Autoridades mexicanas desmantelan una red global que opera en varios países y bloquean activos para frenar el lavado de dinero y fortalecer la cooperación internacional.
En una operación coordinada de las autoridades mexicanas, se identificaron y documentaron a diez individuos y nueve empresas que forman parte de una organización dedicada al lavado de dinero a nivel internacional. La red operaba a través de complejas estructuras, incluyendo sociedades fantasma, adquisición de bienes raíces mediante prestanombres, manejo de activos digitales y dispersión de fondos en distintas partes del mundo, con el fin de dificultar su rastreo y competencia ilícita.

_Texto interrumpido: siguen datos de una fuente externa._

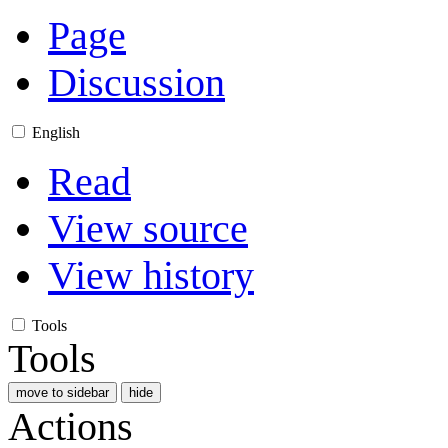
Page
Discussion
English
Read
View source
View history
Tools
Tools
move to sidebar
hide
Actions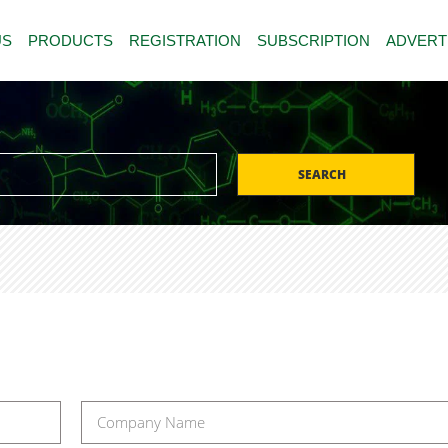
US
PRODUCTS
REGISTRATION
SUBSCRIPTION
ADVERT
SEARCH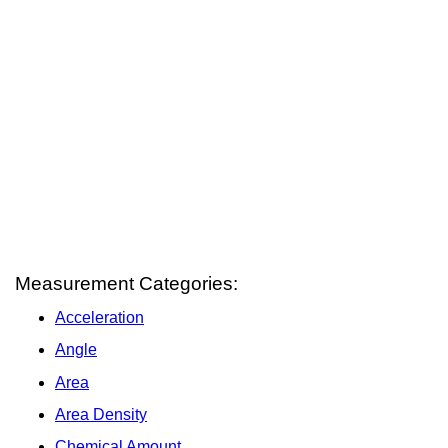
Measurement Categories:
Acceleration
Angle
Area
Area Density
Chemical Amount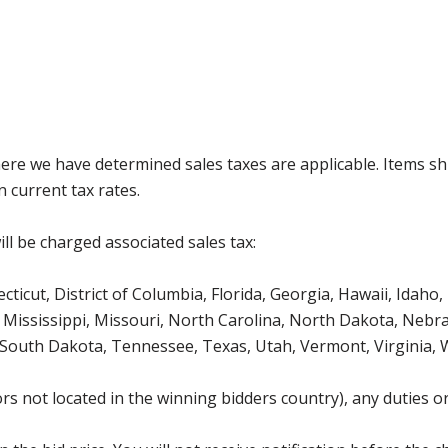
where we have determined sales taxes are applicable. Items sh
 current tax rates.
ll be charged associated sales tax:
icut, District of Columbia, Florida, Georgia, Hawaii, Idaho, 
Mississippi, Missouri, North Carolina, North Dakota, Nebr
 South Dakota, Tennessee, Texas, Utah, Vermont, Virginia,
s not located in the winning bidders country), any duties or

El análisis de los registros financieros reveló que dicha organización mantenía conexiones en países como Estados Unidos, Canadá, Colombia, Italia y Reino Unido, evidenciando una red transnacional que traslada fondos ilícitos y realiza operaciones patrimoniales sospechosas en múltiples jurisdicciones. Los fondos se movían mediante triangulación de recursos, incluyendo empresas fachada y estructuras corporativas coordinadas, tanto en México como en el extranjero, facilitando así la ocultación y eventual uso de activos ilícitos.
Este esfuerzo forma parte de una estrategia más amplia de cooperación internacional para desmantelar redes criminales. La colaboración con agencias estadounidenses ha permitido profundizar en la persecución de estos recursos, bloqueando transacciones, desvinculando activos y fortaleciendo los mecanismos de vigilancia en el sistema financiero con el objetivo de impedir que recursos ilícitos sigan circulando y financien actividades criminales.
Este tipo de acciones refleja un compromiso renovado con la lucha contra el lavado de dinero y el fortalecimiento del marco legal para la persecución de delitos financieros, promoviendo mayor transparencia y seguridad económica en el país y en la región.